Personnellement, la burqa ne fait pas partie de mon paysage. Prise dans les maillons de la modernité, Alger, la jeune, dans les années1970 vivait à l'européenne. Puis, la décennie après, le voile islamique s'est implanté dans la réalité ; la burqa, quant à elle, était quasiment invisible. La femme voilée ou le foulard islamique au-delà de l'identité religieuse qu'il revendique c'est aussi une autre forme d'esthétique qu'il révèle : la beauté éthique. Le voile nous met en présence directe de la personne ; elle n'est plus un corps qu'on peut décomposer, mais un tout qu'on regarde. Une totalité qui n'emprisonne pas le regard mais l'ouvre sur une autre dimension : celle du spirituel. Le foulard est le lieu de croisement, par excellence, de l'esthétique et de l'éthique.

◆ Consigne 1
Indiquez si chacune de ces affirmations concorde avec le texte source, en répondant par oui ou non et en citant les mots décisifs du texte. (a) Dans les années 1970, Alger vivait à l'européenne. (b) Au cours de la décennie suivante, la burqa était très répandue. (c) Le voile réduit la personne à un corps qu'on décompose.
◆ Consigne 2
Traduisez en anglais la phrase suivante du texte source : « Le foulard est le lieu de croisement, par excellence, de l'esthétique et de l'éthique. »
◆ Consigne 3
D'après le texte source, quelle autre forme d'esthétique le foulard islamique révèle-t-il ?
Les lignes qui suivent ne sont pas nécessaires à cet exercice.

◆ Données sources
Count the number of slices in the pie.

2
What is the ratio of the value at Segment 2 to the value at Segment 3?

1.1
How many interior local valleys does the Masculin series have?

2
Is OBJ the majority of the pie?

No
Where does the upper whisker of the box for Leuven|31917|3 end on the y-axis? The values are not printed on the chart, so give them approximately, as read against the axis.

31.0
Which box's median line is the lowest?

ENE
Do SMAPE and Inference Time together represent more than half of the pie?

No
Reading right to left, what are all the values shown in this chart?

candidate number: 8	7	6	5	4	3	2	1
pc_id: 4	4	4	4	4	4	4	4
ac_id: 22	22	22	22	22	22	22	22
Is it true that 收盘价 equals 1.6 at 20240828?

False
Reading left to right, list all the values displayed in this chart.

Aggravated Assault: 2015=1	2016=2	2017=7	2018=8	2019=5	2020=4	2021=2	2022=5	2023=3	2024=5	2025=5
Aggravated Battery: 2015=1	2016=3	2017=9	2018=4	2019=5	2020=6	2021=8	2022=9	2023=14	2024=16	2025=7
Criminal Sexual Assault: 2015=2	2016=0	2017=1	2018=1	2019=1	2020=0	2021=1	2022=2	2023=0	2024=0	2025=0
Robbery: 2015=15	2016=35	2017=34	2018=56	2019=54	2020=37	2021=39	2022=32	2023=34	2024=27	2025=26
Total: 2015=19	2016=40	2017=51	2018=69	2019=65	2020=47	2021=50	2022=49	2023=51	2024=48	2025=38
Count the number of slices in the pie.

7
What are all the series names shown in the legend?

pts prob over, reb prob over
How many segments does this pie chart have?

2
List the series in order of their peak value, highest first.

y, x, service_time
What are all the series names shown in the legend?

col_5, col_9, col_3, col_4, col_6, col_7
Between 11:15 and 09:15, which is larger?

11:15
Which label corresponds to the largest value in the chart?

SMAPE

◆ Réponse attendue 1
(a) Oui : « vivait à l'européenne ».
(b) Non : « la burqa, quant à elle, était quasiment invisible ».
(c) Non : « elle n'est plus un corps qu'on peut décomposer, mais un tout qu'on regarde ».

◆ Réponse attendue 2
The headscarf is the meeting point, par excellence, of aesthetics and ethics.

◆ Réponse attendue 3
La beauté éthique.